Pour François Hollande, "si on aime la France, on doit la servir"

"Vous pensez que je vais commenter les propos des uns et des autres, acteurs, actrices pour lesquels j'ai grande admiration, notamment pour Catherine Deneuve, comme d'ailleurs pour Philippe Torreton et même pour Gérard Depardieu", a déclaré François Hollande, interrogé sur la polémique au sujet de Gérard Depardieu au micro d'Europe 1.

"Ne me demandez pas de participer à une polémique, ce n'est pas ma place", a-t-il ajouté.

Dans une courte tribune parue vendredi dans Libération, Catherine Deneuve critique les reproches adressés à Gérard Depardieu par Philippe Torreton, déjà dans une tribune à Libération. L'acteur avait livré une violente charge contre l'interprète de Cyrano dont les "sorties de route vont toujours dans le même fossé: celui du 'je pense qu'à ma gueule'".

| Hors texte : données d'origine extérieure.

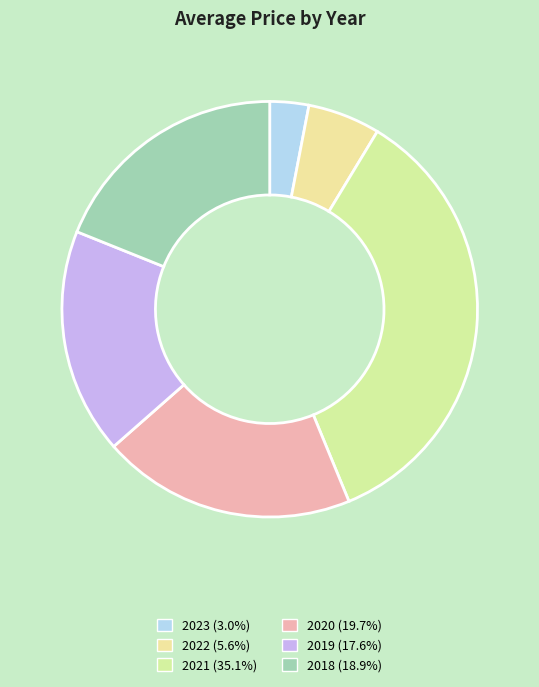

To the nearest percent, what is the difference between the largest and smallest slice percentages?

32%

L'annonce fracassante par l'acteur des "Valseuses" de son installation en Belgique a déclenché une vive controverse, plusieurs ministres fustigeant l'attitude de l'acteur alors que la droite en profitait pour dénoncer les choix fiscaux du gouvernement socialiste.

Pour François Hollande, "si on aime la France, on doit la servir".

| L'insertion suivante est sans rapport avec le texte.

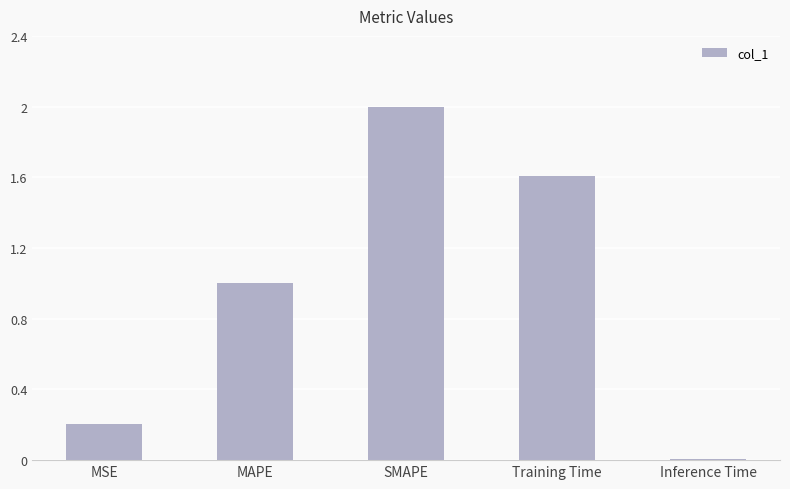

Which category has the lowest value across all series?

Inference Time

"Face à la difficulté, je ne veux pas opposer les uns aux autres, je veux que tout le monde soit respecté", a ajouté le chef de l'Etat, en rappelant que "notre niveau de fiscalité, hormis les 75% (taux appliqué aux contribuables déclarant plus d'un million de revenus par an, ndlr), n'est pas plus élevé que dans la plupart de nos pays voisins".

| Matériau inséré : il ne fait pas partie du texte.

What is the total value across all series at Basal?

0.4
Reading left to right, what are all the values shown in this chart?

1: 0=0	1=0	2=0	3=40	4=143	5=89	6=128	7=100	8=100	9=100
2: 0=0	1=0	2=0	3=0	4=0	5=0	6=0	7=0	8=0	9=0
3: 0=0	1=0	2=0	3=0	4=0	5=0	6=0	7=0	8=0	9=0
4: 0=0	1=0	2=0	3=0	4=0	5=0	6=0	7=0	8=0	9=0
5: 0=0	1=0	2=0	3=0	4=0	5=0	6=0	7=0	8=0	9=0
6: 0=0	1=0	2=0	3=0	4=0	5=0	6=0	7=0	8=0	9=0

"Mon devoir, c'est de m'occuper de toute la France, pas simplement de dénoncer celui qui est parti, de le stigmatiser ou de le prier de revenir", a enchaîné François Hollande, s'exclamant: "c'est quand même une fierté d'être français !"

"La France, c'est un grand pays, ce n'est pas le moment de dire qu'il est terminé, fini. Non, tout commence !", a même lancé le chef de l'Etat sur Europe 1, démentant la fin du monde annoncée par des oiseaux de mauvais augure.

François Hollande prédit une année 2013 "dure"

François Hollande a prédit lors de sa première interview radiophonique comme président, une année 2013 difficile, quelques jours seulement avant son intervention pour les voeux de fin d'année.

L'entretien se déroulait dans la foulée de son déplacement en Algérie avec quelques heures de sommeil seulement mais "c'est le rôle du président de la République de dormir peu, mais de décider bien", a-t-il dit.

Tout en maintenant son objectif d'inverser la courbe du chômage "à la fin de l'année 2013", il a souligné que "le chômage ne va cesser d'augmenter" d'ici là et que "ça va être pour les Français".

"La vérité c'est que nous avons eu une année 2012 très difficile" avec en particulier la crise de la zone euro et que "l'année 2013 reste encore entachée par les choix de ces dernières années", a-t-il dit, à propos des faibles prévisions de croissance de l'Insee pour les deux premiers trimestres (0,1%).

Soulignant qu'en arrivant au pouvoir, il "savait que la situation était grave", le chef de l'Etat a martelé sa volonté de "donner confiance" au Français "tout en leur dire la réalité des choses": "Ca va être dur pour les Français, dur pour le président de la République" mais "on va s'en sortir parce qu'on met tous les moyens pour ça", a-t-il lancé évoquant une obligation de réussir "sûrement encore plus lourde" en période de "croissance très faible" et de progression du chômage en Europe.

"C'est un moment historique pour notre pays, il peut décliner, il peut décrocher ou il peut poursuivre sa marche en avant. Eh bien moi j'ai choisi d'aller en avant!".

"Ce que je veux éviter, c'est qu'on puisse avoir un doute sur la France", a-t-il poursuivi en direction des marché et des investisseurs alors que la note de dette de la France a déjà été dégradée par deux agences financières.

François Hollande a aussi fermement appelé les partenaires sociaux et "le patronat en particulier", à trouver un compromis sur la réforme du marché du travail. "Je préfère qu'il y ait un peu plus de temps et un accord que tout de suite et pas d'accord", a concédé le président, qui, initialement, avait souhaité que la négociation aboutisse avant la fin de l'année 2012.